Activity 1 -> Lay out the rows as a numbered list, starting with the line that contains "Question: Which object" and going on through the last line of the rows. Omit blank lines and the pictures.

New York is unique among the major subways of the world in the extent of interlining its network has. All routes share tracks with other routes for part of the way, except the 1, 6, 7, and L. The advantage of this system is that it permits more one-seat rides. But the disadvantages are numerous, starting with the fact that delays on one line can propagate to nearly the entire system, and the fragile timetables lead to slower trains and lower capacity. New NYCT chief Andy Byford just released a plan calling for investment in capacity, called Fast Forward, focusing on accessibility and improved signaling, but also mentioning reducing interlining as a possibility to increase throughput.
I covered the interlining issue more generally in my article about reverse branching, but now I want to explain exactly what it means, having learned more about this issue in London as well as about the specifics of how it applies to New York. In short, New York needs to reduce the extent of reverse branching as much as possible to increase train speed and capacity, and can expect serious gains in maximum throughput if it does so. It should ultimately have a subway map looking something like this:

Lessons from London
In London, there is extensive interlining on the Underground, but less so than in New York. The subsurface lines form a complex interconnected system, which also shares tracks with one branch of the Piccadilly line, but the Northern, Central, Victoria, Jubilee, and Waterloo and City lines form closed systems (and the Bakerloo line shares tracks with one Overground line). The Northern line reverse-branches: it has two central trunks, one through Bank and one through Charing Cross; one southern segment, with through-trains to both trunks; and two northern branches, each sending half its trains to each trunk. The other closed systems have just one trunk each, and as a result are easier to schedule and have higher capacity.
As the Underground moves to install the same high-capacity signaling on more and more lines, we can see what the outer limit of throughput is on each system. The Northern line’s new moving-block signaling permits 26 trains per hour on the Bank trunk and 22 on the Charing Cross trunk. When the Battersea extension opens, reverse branching on the south will end, pairing the older line to Morden with Bank and the new extension with Charing Cross, and capacity will rise to 32 tph per trunk. Planned improvements to transfer capacity at Camden Town, the northern branch point, will enable TfL to permanently pair each northern branch with one central trunk, raising capacity to 36 tph per trunk. Moreover, TfL expects moving block signaling to raise District line capacity from 24 tph to 32, keeping the current reverse branching. The Victoria line already runs 36 tph and the Jubilee line soon will too, while the Central line runs 35 tph. So 36 vs. 32 seems like the difference coming from the final elimination of reverse branching, while more extensive reverse branching reduces capacity further.

Task data ->

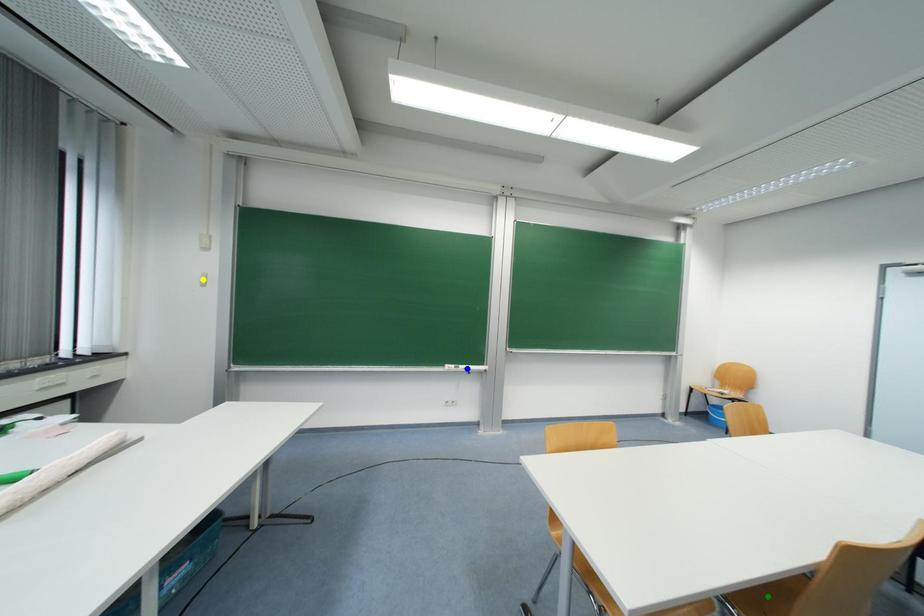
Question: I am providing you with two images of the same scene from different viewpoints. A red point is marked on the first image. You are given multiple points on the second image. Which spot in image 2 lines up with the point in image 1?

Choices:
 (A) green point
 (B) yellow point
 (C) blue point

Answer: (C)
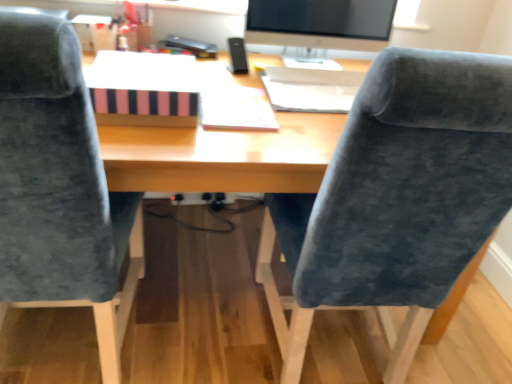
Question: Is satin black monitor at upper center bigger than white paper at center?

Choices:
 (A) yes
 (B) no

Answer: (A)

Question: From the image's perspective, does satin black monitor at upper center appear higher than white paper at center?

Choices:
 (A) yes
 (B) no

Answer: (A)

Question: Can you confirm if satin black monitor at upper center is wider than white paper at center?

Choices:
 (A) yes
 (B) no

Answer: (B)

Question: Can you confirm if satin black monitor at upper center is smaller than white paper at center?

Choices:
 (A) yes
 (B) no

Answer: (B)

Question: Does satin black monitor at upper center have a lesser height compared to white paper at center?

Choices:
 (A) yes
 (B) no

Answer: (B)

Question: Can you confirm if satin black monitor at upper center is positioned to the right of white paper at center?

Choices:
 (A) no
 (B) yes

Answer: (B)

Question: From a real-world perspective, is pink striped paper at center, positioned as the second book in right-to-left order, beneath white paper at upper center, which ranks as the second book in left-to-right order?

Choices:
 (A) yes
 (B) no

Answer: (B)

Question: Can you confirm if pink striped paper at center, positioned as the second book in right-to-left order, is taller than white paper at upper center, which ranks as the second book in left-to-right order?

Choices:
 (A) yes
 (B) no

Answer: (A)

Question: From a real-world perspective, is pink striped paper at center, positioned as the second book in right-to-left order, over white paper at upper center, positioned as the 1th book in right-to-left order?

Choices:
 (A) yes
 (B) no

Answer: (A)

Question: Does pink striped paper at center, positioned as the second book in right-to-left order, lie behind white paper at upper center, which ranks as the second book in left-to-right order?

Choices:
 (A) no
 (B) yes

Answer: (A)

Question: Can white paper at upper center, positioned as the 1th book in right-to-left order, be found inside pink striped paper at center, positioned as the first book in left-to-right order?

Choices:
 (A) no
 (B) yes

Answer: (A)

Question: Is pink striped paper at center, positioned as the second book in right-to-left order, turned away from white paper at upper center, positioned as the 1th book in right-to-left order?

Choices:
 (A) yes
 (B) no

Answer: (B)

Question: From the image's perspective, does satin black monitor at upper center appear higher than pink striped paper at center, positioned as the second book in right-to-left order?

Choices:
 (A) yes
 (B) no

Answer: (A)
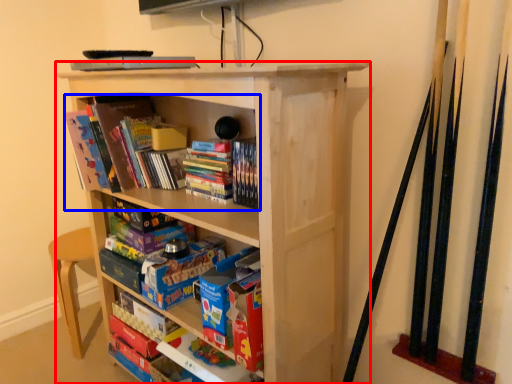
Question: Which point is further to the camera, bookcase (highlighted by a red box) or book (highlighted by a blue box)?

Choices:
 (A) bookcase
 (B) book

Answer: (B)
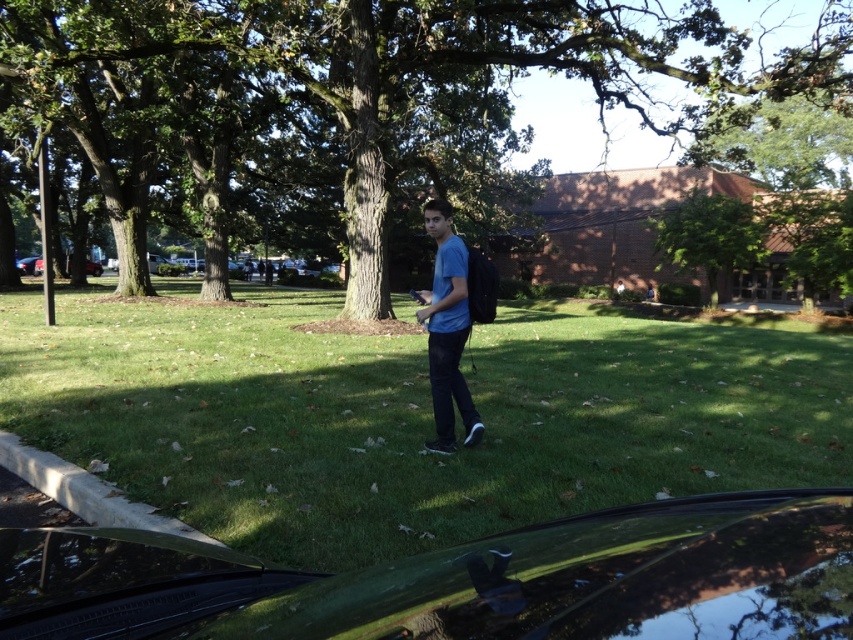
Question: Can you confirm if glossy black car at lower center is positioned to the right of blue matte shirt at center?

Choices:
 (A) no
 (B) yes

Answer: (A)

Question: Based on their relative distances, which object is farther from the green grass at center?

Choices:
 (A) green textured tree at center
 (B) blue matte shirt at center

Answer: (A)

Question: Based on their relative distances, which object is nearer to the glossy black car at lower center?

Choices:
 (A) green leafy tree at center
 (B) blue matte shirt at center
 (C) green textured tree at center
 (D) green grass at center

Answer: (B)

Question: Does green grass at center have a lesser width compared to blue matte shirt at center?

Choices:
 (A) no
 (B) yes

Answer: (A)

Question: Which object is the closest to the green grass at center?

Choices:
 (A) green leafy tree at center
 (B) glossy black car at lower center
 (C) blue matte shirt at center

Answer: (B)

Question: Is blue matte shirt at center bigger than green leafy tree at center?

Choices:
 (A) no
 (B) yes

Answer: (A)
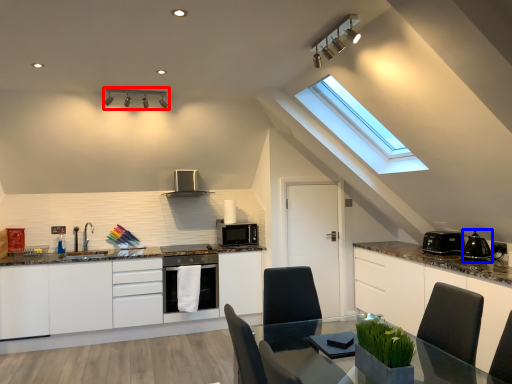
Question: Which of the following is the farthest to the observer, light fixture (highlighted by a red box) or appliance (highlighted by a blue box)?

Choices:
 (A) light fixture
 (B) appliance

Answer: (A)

Activity 2 -> According to the article on subway interlining, how many trains per hour does the Victoria line already run?

Task solution 1 ->
1. Question: Which object is the closest to the green grass at center?
2. Choices:
3.  (A) green leafy tree at center
4.  (B) glossy black car at lower center
5.  (C) blue matte shirt at center
6. Answer: (B)
7. Question: Is blue matte shirt at center bigger than green leafy tree at center?
8. Choices:
9.  (A) no
10.  (B) yes
11. Answer: (A)
12. Question: Which of the following is the farthest to the observer, light fixture (highlighted by a red box) or appliance (highlighted by a blue box)?
13. Choices:
14.  (A) light fixture
15.  (B) appliance
16. Answer: (A)

Task solution 2 -> 36 trains per hour.